Our Partners

Dr Jean Josephine Chavula

Centre for Language Studies,
Chancellor College, University of Malawi

Email: jeanchavula@hotmail.com

Jean Josephine Chavula is a trained linguist. She is currently the Acting Director for the Centre for Language Studies, University of Malawi.

She graduated with a BA Humanities, majoring in African Languages and Linguistics, in 2002 from the University of Malawi, Chancellor College. In 2008, she obtained a Master of Arts in Theoretical Linguistics from University of Malawi, Chancellor College. She enrolled for a PhD in Linguistics at Leiden University in The Netherlands and graduated in May 2016.

This is the sixteenth year since she joined the Centre as a Chitumbuka Language Specialist. Since 2010, Jean is also involved in teaching and supervising undergraduate and Masters students in the department of African Languages and Linguistics at Chancellor College.
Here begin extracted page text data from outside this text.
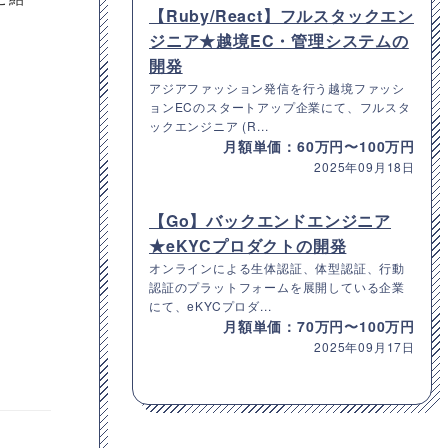
【Ruby/React】フルスタックエン
ジニア★越境EC・管理システムの
開発
アジアファッション発信を行う越境ファッシ
ョンECのスタートアップ企業にて、フルスタ
ックエンジニア (R...
月額単価：60万円〜100万円
2025年09月18日
【Go】バックエンドエンジニア
★eKYCプロダクトの開発
オンラインによる生体認証、体型認証、行動
認証のプラットフォームを展開している企業
にて、eKYCプロダ...
月額単価：70万円〜100万円
2025年09月17日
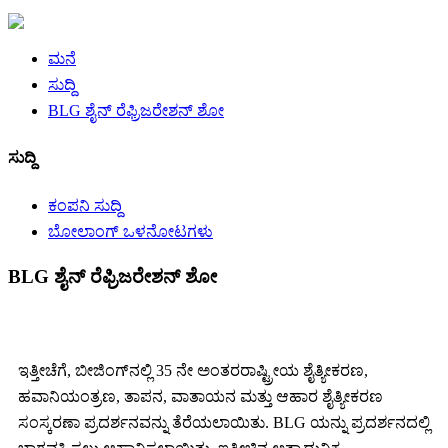
ಮನೆ
ಸುದ್ದಿ
BLG ಶೈನ್ ರೆಫ್ರಿಜರೇಶನ್ ಶೋ
ಸುದ್ದಿ
ಕಂಪನಿ ಸುದ್ದಿ
ಬೋಲಾಂಗ್ ಒಳನೋಟಗಳು
BLG ಶೈನ್ ರೆಫ್ರಿಜರೇಶನ್ ಶೋ
ಇತ್ತೀಚೆಗೆ, ಬೀಜಿಂಗ್‌ನಲ್ಲಿ 35 ನೇ ಅಂತರರಾಷ್ಟ್ರೀಯ ಶೈತ್ಯೀಕರಣ,
ಹವಾನಿಯಂತ್ರಣ, ತಾಪನ, ವಾತಾಯನ ಮತ್ತು ಆಹಾರ ಶೈತ್ಯೀಕರಣ
ಸಂಸ್ಕರಣಾ ಪ್ರದರ್ಶನವನ್ನು ತೆರೆಯಲಾಯಿತು. BLG ಯನ್ನು ಪ್ರದರ್ಶನದಲ್ಲಿ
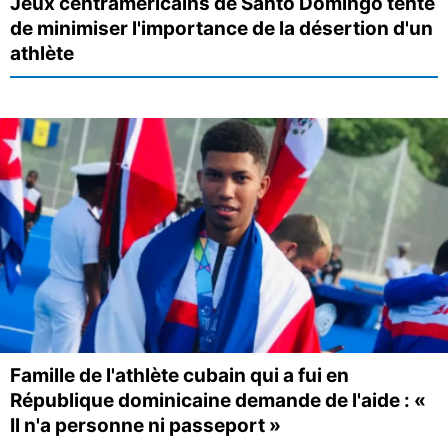
Jeux centraméricains de Santo Domingo tente
de minimiser l'importance de la désertion d'un
athlète
Famille de l'athlète cubain qui a fui en
République dominicaine demande de l'aide : «
Il n'a personne ni passeport »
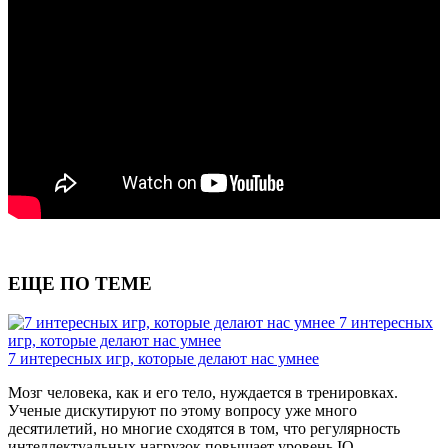
ЕЩЕ ПО ТЕМЕ
7 интересных
игр, которые делают нас умнее
7 интересных игр, которые делают нас умнее
Мозг человека, как и его тело, нуждается в тренировках.
Ученые дискутируют по этому вопросу уже много
десятилетий, но многие сходятся в том, что регулярность
интеллектуальных нагрузок повышает уровень IQ.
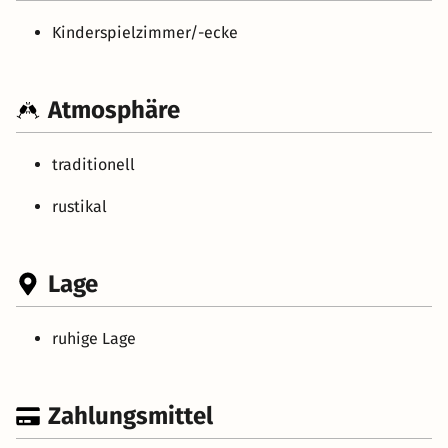
Kinderspielzimmer/-ecke
Atmosphäre
traditionell
rustikal
Lage
ruhige Lage
Zahlungsmittel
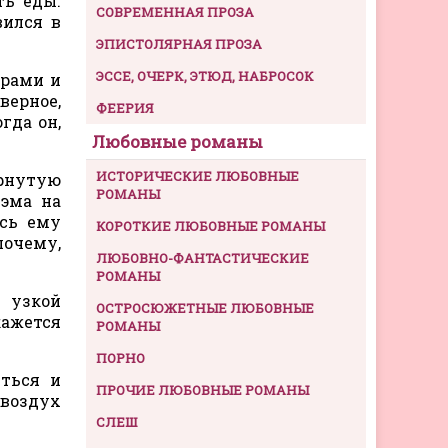
ть еды.
СОВРЕМЕННАЯ ПРОЗА
вился в
ЭПИСТОЛЯРНАЯ ПРОЗА
ЭССЕ, ОЧЕРК, ЭТЮД, НАБРОСОК
орами и
верное,
ФЕЕРИЯ
гда он,
Любовные романы
ИСТОРИЧЕСКИЕ ЛЮБОВНЫЕ
ернутую
РОМАНЫ
Кэма на
ась ему
КОРОТКИЕ ЛЮБОВНЫЕ РОМАНЫ
почему,
ЛЮБОВНО-ФАНТАСТИЧЕСКИЕ
РОМАНЫ
 узкой
ОСТРОСЮЖЕТНЫЕ ЛЮБОВНЫЕ
кажется
РОМАНЫ
ПОРНО
уться и
ПРОЧИЕ ЛЮБОВНЫЕ РОМАНЫ
 воздух
СЛЕШ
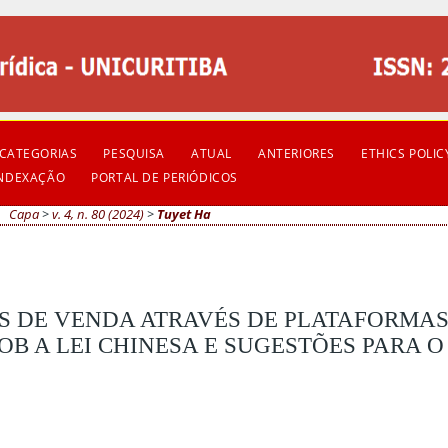
CATEGORIAS
PESQUISA
ATUAL
ANTERIORES
ETHICS POLIC
INDEXAÇÃO
PORTAL DE PERIÓDICOS
Capa
>
v. 4, n. 80 (2024)
>
Tuyet Ha
 DE VENDA ATRAVÉS DE PLATAFORMAS
B A LEI CHINESA E SUGESTÕES PARA O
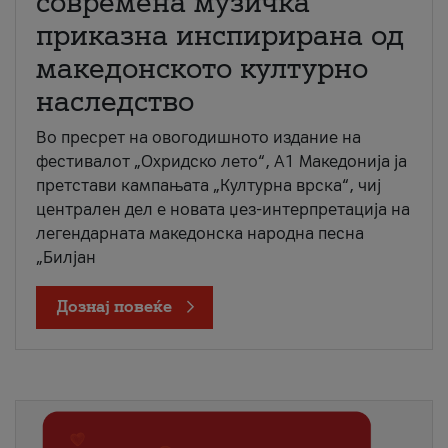
современа музичка
приказна инспирирана од
македонското културно
наследство
Во пресрет на овогодишното издание на
фестивалот „Охридско лето“, А1 Македонија ја
претстави кампањата „Културна врска“, чиј
централен дел е новата џез-интерпретација на
легендарната македонска народна песна
„Билјан
Дознај повеќе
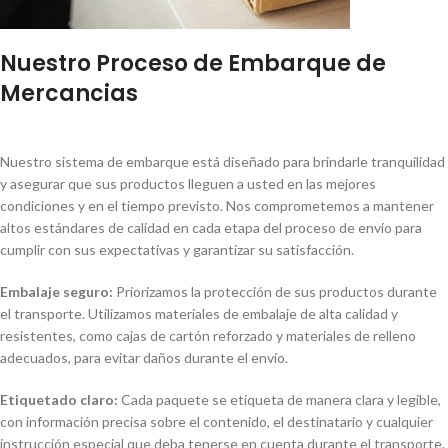
Nuestro Proceso de Embarque de
Mercancias
Nuestro sistema de embarque está diseñado para brindarle tranquilidad
y asegurar que sus productos lleguen a usted en las mejores
condiciones y en el tiempo previsto. Nos comprometemos a mantener
altos estándares de calidad en cada etapa del proceso de envío para
cumplir con sus expectativas y garantizar su satisfacción.
Embalaje seguro:
Priorizamos la protección de sus productos durante
el transporte. Utilizamos materiales de embalaje de alta calidad y
resistentes, como cajas de cartón reforzado y materiales de relleno
adecuados, para evitar daños durante el envío.
Etiquetado claro:
Cada paquete se etiqueta de manera clara y legible,
con información precisa sobre el contenido, el destinatario y cualquier
instrucción especial que deba tenerse en cuenta durante el transporte.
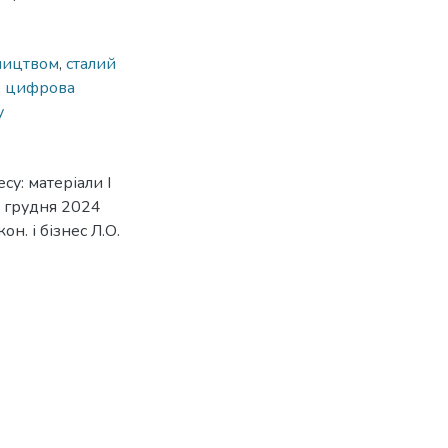
мництвом
,
сталий
,
цифрова
у
су: матеріали I
0 грудня 2024
он. і бізнес Л.О.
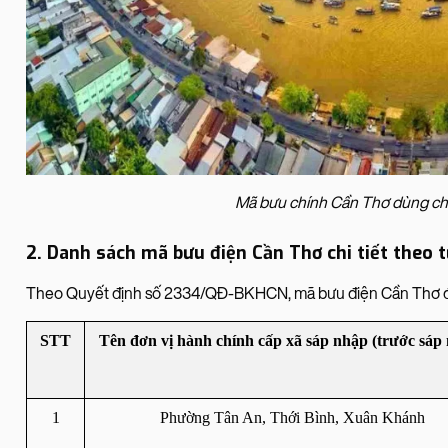
Mã bưu chính Cần Thơ dùng chu
2. Danh sách mã bưu điện Cần Thơ chi tiết theo
Theo Quyết định số 2334/QĐ-BKHCN, mã bưu điện Cần Thơ được
STT
Tên đơn vị hành chính cấp xã sáp nhập (trước sáp
1
Phường Tân An, Thới Bình, Xuân Khánh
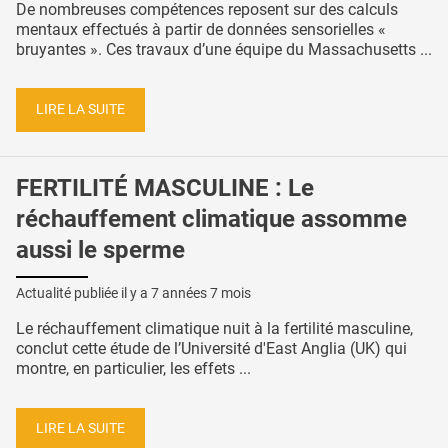
De nombreuses compétences reposent sur des calculs
mentaux effectués à partir de données sensorielles «
bruyantes ». Ces travaux d’une équipe du Massachusetts ...
LIRE LA SUITE
FERTILITÉ MASCULINE : Le
réchauffement climatique assomme
aussi le sperme
Actualité publiée il y a
7 années 7 mois
Le réchauffement climatique nuit à la fertilité masculine,
conclut cette étude de l’Université d'East Anglia (UK) qui
montre, en particulier, les effets ...
LIRE LA SUITE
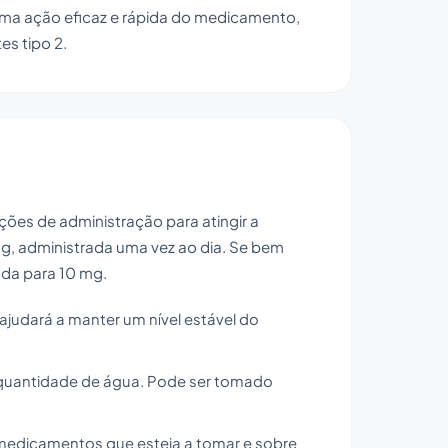
a ação eficaz e rápida do medicamento,
es tipo 2.
ões de administração para atingir a
mg, administrada uma vez ao dia. Se bem
ada para 10 mg.
judará a manter um nível estável do
quantidade de água. Pode ser tomado
 medicamentos que esteja a tomar e sobre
At the Centre she has been involved in several projects and advocacy activities. The Language Across the Curriculum project demonstrated the benefits of using local languages as a media of instruction. The Malawi breakthrough to literacy, Timawerenga and the Malawi Early Grade Reading projects have also emphasised the benefits of using local languages in education.

Working as a team, Jean and other language specialists at the Centre have used every available opportunity to sensitize Malawians on the benefits of local languages in education and national development. For instance, apart from sensitisation workshops, the team also engaged native speakers on the importance of local languages in education and national development during the language mapping survey and the Role of local languages in disseminating HIV information survey data collection fieldworks.

She has also been involved in developing orthographies of local languages and compiling monolingual dictionaries which could be handy if the government were to consider local languages in education. Her involvement in teaching, material development and advocacy have centred around promoting the development and use of local languages.